ADVANCING MATERIALS SERIES: HISTORY OF COATING MATERIALS NEWS & MORE
By: David Sanchez, Applications Engineer, Materion Electronic Materials
Thorium Fluoride Alternatives | The Choice is Yours
Coating Materials News Volume 5, Issue 1 | Originally printed by Cerac® January-March, 1995
With Coating Materials News & More coming a long way since its first issue with the Cerac® company in 1995, here is a technical look back at a popular article that still resonates with customers today who are looking for non-radioactive material alternatives. This highly technical newsletter was the precursor to inspiring production of other materials such as Ytterbium Fluoride (YbF3), higher purity Yttrium Fluoride (YF3), Cerium Fluoride (CeF3), Barium Fluoride (BaF2), and helped to improve supply chain issues with Thorium Fluoride (ThF4). We continue to generate interest and demand for this information even 26 years later, and expect the new CMN & More to uncover more opportunities for materials the industry so desperately needs.
Please feel free reach out to our very own David Sanchez, Applications Engineer if there is a future topic you’d like to see discussed in the new Coating Materials News & More at David.Sanchez@Materion.com or follow David on LinkedIn.

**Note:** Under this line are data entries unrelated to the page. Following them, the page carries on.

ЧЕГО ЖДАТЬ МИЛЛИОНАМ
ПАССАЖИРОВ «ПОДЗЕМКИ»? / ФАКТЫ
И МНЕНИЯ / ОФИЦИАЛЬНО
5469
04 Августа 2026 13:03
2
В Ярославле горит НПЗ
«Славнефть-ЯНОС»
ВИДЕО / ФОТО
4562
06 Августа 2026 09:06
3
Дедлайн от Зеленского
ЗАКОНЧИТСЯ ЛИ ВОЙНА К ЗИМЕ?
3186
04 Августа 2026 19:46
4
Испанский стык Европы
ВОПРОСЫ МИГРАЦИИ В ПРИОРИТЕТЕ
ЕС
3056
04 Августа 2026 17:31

Long wavelength infrared coatings designed to operate in the region above 10 µm require a low refractive index material with low absorption at these wavelengths. The low index layers are combined with high index materials, such as germanium or zinc sulfide or zinc selenide, to produce anti-reflection coatings, bandpass filters or high reflecting coatings. Applications include medical and high energy laser optics for industrial and military purposes. In passive applications, such as imaging or remote sensing, high efficiency is required because the optical system is generally energy starved. In high energy applications such as with the CO2 laser, high damage thresholds are required. Absorption in the film layers imposes the limit in both applications: in one case contributing to system low signal to noise ratio and in the second case resulting in system failure.
The only material that has been found to provide low absorption and high laser power damage thresholds is thorium fluoride, ThF4. This compound has been used since the 1970s. Thorium fluoride provides a refractive index near 1.35, absorption <0.1% and sufficient hardness and low stress to be used in thicknesses of a quarter wave (QW at 10.6 µm=1960 nm). The disadvantage that ThF4 possesses is being an alpha particle emitter and, therefore, is considered a hazardous substance, especially to lung tissue. Environmental health regulators have imposed strict processing and handling conditions on its use, and many government customers have disallowed its use in the presence of personnel.
CERAC (now known as Materion Electronic Materials) operates an ongoing research program for developing non-radioactive alternates to ThF4 for the above applications [1, 2]. Investigation of the evaporation behaviors, optical properties, and durabilities of deposited films of several compounds and new materials has resulted in a choice among alternates that provide specific advantages. Among the alternates are materials that offer substantial improvements in environmental durability, evaporation ease, long wavelength transmission and mechanical stress. As with ThF4, no single material provides all of the above properties. In many applications, one property is weighted preferentially over the others. For this reason, CERAC (Materion Electronic Materials) makes several materials available for the designer/coater to apply to his or her requirements.